Sword F8F-1/1B/2 Bearcat
Sword's new Bearcat is in many ways an improvement over the classic Monogram kit, which wasn't all that bad itself. The main parts are injection molded in grey styrene with finely recessed detail. Two complete sets of fuselage halves are included, allowing the builder to model either a short tailed F8F-1 or a tall tailed -2. An insert panel for the bottom of the cowl is included for the -2. Wings have the cannon bulges (as on the -1B and -2) molded in, and an addendum instruction sheet indicates that these should be removed for machinegun-armed (-1) variant. The small injection parts are a bit crude, particularly the main and tail gears, which lack detail, and the cannon, which are just simple rods. The highlights of the kits are the resin parts. These include the engine, cockpit, main gear well, rockets and mainwheels. The cockpit tub is molded in one piece with the seat, stick, and side consoles molded in. A separate instrument panel is provided, but this lacks detail, with just crude holes for instruments. The engine looks ok, and the rockets are nicely molded. The best part is the wheel well insert, which includes the oil cooler ducting that is very prominent in the wells of the real thing. Hopefully these will fit within the wing without too much of a hassle. Finally, an injection molded canopy is included. In my kit, the molding looked a bit flawed, so a vacuform replacement may be in order.
Decals are provided for two USN (F8F-1 of VF-3 and F8F-2 of VF-151) and one French machine. The French a/c being aircraft "F", a F8F-1B of GC 1/22 Santonge. The decals (by MPD) are nicely printed and appear very thin. Alternative markings are available from both Carpena (72.04 gives a/c "G" a F8F-1B of 1/21 Artois and "P" a F8F-1 of GC II/21 Auvergne) and Superscale. Model Art sheet 72/033 offers a choice of 5 aircraft: F8F-1B BuNo 95015 of GC I/9 Limousin; F8F-1B BuNo 95472 of the same unit; F8F-1 BuNo 95145 of GC II/8 Languedoc; F8F-1 BuNo 94836 of GC I/21 Artois; and F8F-1 BuNo 95114 of EROM 80 (carrying the locally produced photo pod, also available in Resin from Model Art).
Construction begins with cleanup of the resin parts. The engine, interior and wheel wells are all attached to substantial pour stubs that require careful cleanup. The molding quality is excellent, with no air bubbles in evidence. Some of the wheel well detail is moulded paper thin, and is very fragile. I lost some of the thinner bulkheads in this area. Painting the one piece tub takes some care. Colours appear to be interior green below the consoles and black above. Scall Aviation Modeller recently included some colour sketches of the interior, showing a few spots of colour to brighten things up. The instrument panel is basic, with only recessed circles to mark the instruments. This was painted black, with some paint scratched away using a needle to reveal the light resin underneath in the instument faces. Klear was then applied to the instrument faces. Test fitting indicated that the interior tub fit fairly well, although the underside tended to interfere with the top of the wheel well insert. I sanded the sides of the tub to move the front end higher, and also thinned the instrument panel coaming extensively to raise the panel itself. The armour plate behind the head rest appears to be at too steep an angle. I cut this off and repositioned it, later adding a scratchbuilt rollover pylon and detail to the area behind the seat. No location aids are provided for the engine or tail wheel. I added some bulkheads in both areas to prevent the see-through effect, and to provide location points. The cockpit lacks a gunsight, so I built one from scrap with a clear reflector. The vertical stabiliser and rudder are molded to one fuselage half, with a seam running across the root of the tail in a fairly prominant location. Some filing was necessary here to conceal the seam- this may be avoidable by carefully thinning the inner faces of the mating surfaces.

Written instruction: Extend the Bearcat kit review, picking up after its final sentence. The lines after this point come from an unrelated source.

Entries provided:
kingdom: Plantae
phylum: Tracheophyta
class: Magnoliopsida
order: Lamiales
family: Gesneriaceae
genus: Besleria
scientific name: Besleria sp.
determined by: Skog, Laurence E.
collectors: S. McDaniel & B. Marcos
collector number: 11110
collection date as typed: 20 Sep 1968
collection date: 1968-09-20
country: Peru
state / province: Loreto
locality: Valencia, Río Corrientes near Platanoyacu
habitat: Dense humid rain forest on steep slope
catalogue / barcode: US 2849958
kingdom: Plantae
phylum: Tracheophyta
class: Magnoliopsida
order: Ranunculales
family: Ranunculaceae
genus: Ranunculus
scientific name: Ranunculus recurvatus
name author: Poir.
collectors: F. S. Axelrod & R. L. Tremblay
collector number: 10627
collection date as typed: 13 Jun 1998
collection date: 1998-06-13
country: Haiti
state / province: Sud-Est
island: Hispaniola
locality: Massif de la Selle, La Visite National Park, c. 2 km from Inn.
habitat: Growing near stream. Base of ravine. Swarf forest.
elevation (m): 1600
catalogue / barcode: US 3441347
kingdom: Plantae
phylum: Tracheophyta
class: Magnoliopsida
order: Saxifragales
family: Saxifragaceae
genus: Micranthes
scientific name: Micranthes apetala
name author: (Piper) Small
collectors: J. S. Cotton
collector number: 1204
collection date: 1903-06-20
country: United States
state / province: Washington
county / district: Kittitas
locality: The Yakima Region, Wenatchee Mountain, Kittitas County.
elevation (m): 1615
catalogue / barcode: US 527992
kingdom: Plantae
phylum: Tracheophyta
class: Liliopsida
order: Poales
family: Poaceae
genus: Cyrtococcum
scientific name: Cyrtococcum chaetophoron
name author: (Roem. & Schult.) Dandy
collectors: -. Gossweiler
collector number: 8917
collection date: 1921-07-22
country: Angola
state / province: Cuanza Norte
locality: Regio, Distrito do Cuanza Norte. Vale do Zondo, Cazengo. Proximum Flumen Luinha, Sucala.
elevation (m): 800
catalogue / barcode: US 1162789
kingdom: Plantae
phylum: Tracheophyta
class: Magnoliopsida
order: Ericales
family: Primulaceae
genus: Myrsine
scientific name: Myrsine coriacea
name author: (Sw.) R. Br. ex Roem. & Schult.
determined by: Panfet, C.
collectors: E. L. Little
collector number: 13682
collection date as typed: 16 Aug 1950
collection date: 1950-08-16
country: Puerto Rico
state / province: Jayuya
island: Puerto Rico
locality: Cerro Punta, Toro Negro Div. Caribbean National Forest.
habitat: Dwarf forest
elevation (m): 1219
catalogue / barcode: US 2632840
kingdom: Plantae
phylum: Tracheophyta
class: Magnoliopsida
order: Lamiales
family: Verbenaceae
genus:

Result of the exercise:
While the fuselage was being assembled, I added the wheel well inserts to the wings. The upper surfaces of these are admirably thin, but I still needed to thin out the underside of the upper wings to get everything together. The inserts themselves show nice detail, but are not fully accurate. A single duct is represented leading from the intake into the fuselage. I fact, this should be two separate ducts. The small splitter separating the openings to the ducts is missing. This is easily added from scrap plastic. The trailing edges of the wings are quite heavy, and would benefit from thinning down on the inside. I elected to take a more convoluted route (read on). I also cut out the wing tip lights and replaced them with coloured clear plastic. After studying photos, I realised the covers should be clear, with coloured bulbs inside, so I replaced them with carved and polished clear sprue. A small hole was drilled into the inside of each "light", and the "bulb" was painted in the appropriate shade.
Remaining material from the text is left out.